There is also the repayment of the unclaimed money that Labor looted from the accounts of everyday Australians. You may remember that legislation, where they changed the law on unclaimed money. They determined that, for any bank account in our nation, if the deposit holder had not put in a deposit or made a withdrawal in the last three years, that money was all of a sudden unclaimed. We know that the raids on the accounts of mums, dads, kids and pensioners who had put money aside netted Labor $640 million. All that money went into their coffers while they were in government and now, as Australians open their bank balances and find at times that their money is gone, it is up to the coalition government to repay the money that was taken.

Labor has got us into a financial mess and the job of turning it around is like turning around the Queen Mary. We know that on current trends we are going to exceed $400 billion before the coalition has a chance to turn the ship around. And we know that the Australian Office of Financial Management has said—and the former Treasurer himself tabled the advice that he had in parliament—that any prudent government should have a buffer of $40 billion to $60 billion above any projected peak debt to allow for any unanticipated events. That is simply all the coalition want to do. We hear the shadow Treasurer, the member for McMahon and other Labor members trying to stop this important legislation when they know it is urgent. Instead, they should be hanging their heads in shame; they should be cringing with embarrassment that this step is necessary. Instead, all we are seeing is political game after political game.

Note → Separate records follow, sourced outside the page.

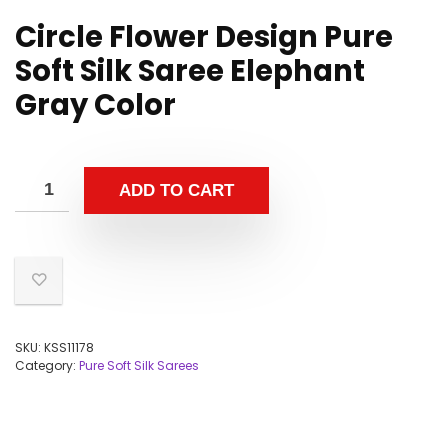
Circle Flower Design Pure
Soft Silk Saree Elephant
Gray Color
ADD TO CART
SKU:
KSS11178
Category:
Pure Soft Silk Sarees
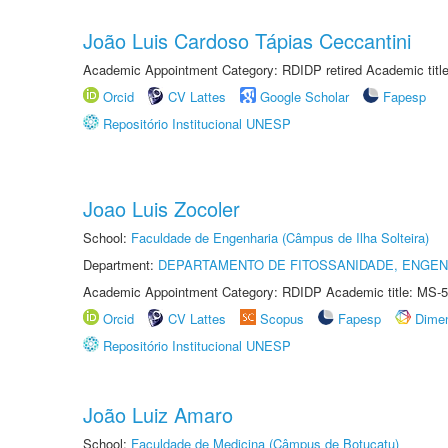
João Luis Cardoso Tápias Ceccantini
Academic Appointment Category: RDIDP retired Academic titl
Orcid
CV Lattes
Google Scholar
Fapesp
Repositório Institucional UNESP
Joao Luis Zocoler
School:
Faculdade de Engenharia (Câmpus de Ilha Solteira)
Department:
DEPARTAMENTO DE FITOSSANIDADE, ENGEN
Academic Appointment Category: RDIDP Academic title: MS-5
Orcid
CV Lattes
Scopus
Fapesp
Dime
Repositório Institucional UNESP
João Luiz Amaro
School:
Faculdade de Medicina (Câmpus de Botucatu)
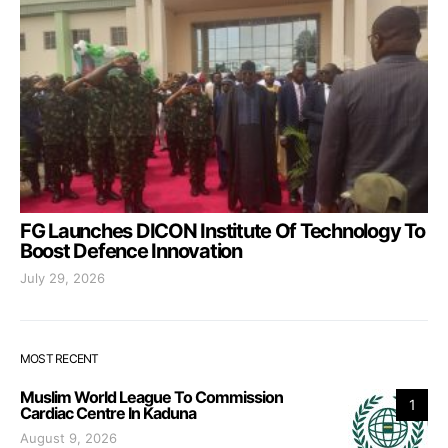
FG Launches DICON Institute Of Technology To
Boost Defence Innovation
July 29, 2026
MOST RECENT
Muslim World League To Commission
1
Cardiac Centre In Kaduna
August 9, 2026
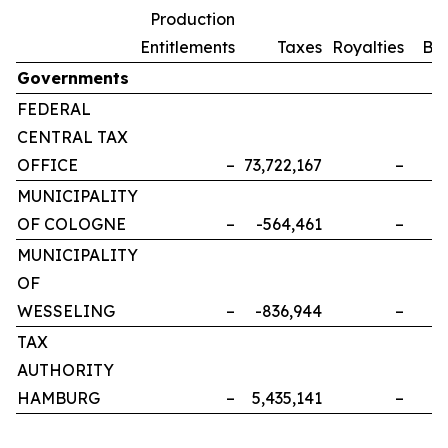
Production
Entitlements
Taxes
Royalties
Bo
Governments
FEDERAL
CENTRAL TAX
OFFICE
–
73,722,167
–
MUNICIPALITY
OF COLOGNE
–
-564,461
–
MUNICIPALITY
OF
WESSELING
–
-836,944
–
TAX
AUTHORITY
HAMBURG
–
5,435,141
–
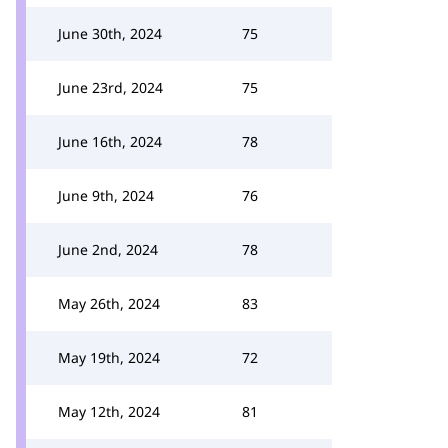
June 30th, 2024
75
June 23rd, 2024
75
June 16th, 2024
78
June 9th, 2024
76
June 2nd, 2024
78
May 26th, 2024
83
May 19th, 2024
72
May 12th, 2024
81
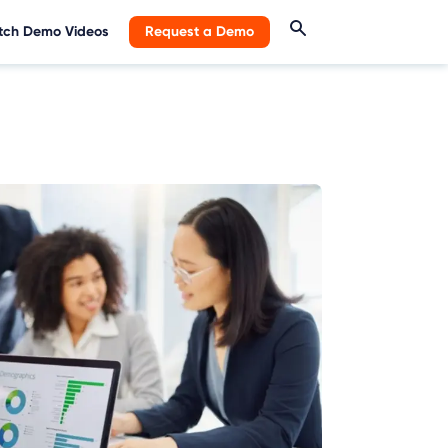
ch Demo Videos
Request a Demo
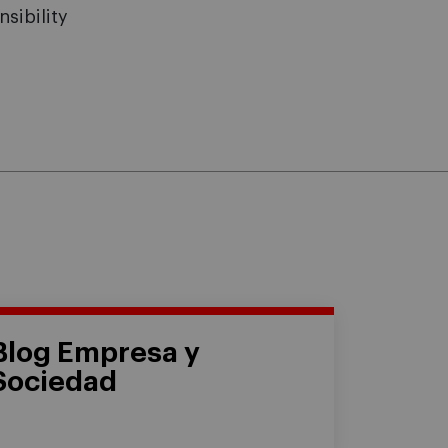
sibility
Blog Empresa y
Sociedad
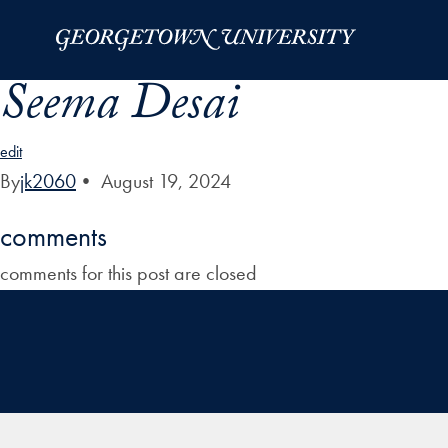
Skip to Main Navigation
Skip to Content
Skip to Footer
Seema Desai
edit
By
jk2060
•
August 19, 2024
comments
comments for this post are closed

It is regrettable that we have to raise the debt limit to this amount, but it is not raising debt; it is simply raising the limit. It will be a very long and hard road to pay that debt back down, but the coalition have done that before. The coalition have a track record of success in paying back Labor's debts, and we will do it again. The way we will do it is to cut the waste and the reckless spending. We will cut the feel-good projects simply designed to win votes that were, sadly, simply the hallmark of the previous, Labor, government. And we will grow the economy, because that is truly the only way to pay back debt and that is how the previous coalition government did it. We will grow that economy by making sure that we give the opportunities to people out there in our small business community; we will encourage them to innovate and experiment, and to develop those new businesses that will take our nation forward and to repay this legacy that Labor has left us.

So we hope that the Labor government does not continue to play political games. We hope that they will admit the error of their ways. We hope that they will acknowledge that this is an unfortunate but appropriate number, as a prudent government would do. We also hope that they realise the urgency. There is urgency that this bill passes, because, as the Treasurer said, come 12 December we will breach that $300 billion debt limit. It will be breached because of expenditure that Labor has locked in. So I call on the members of Labor and the Greens to do the right thing by the nation: stop playing political games, get behind us and do not block this legislation.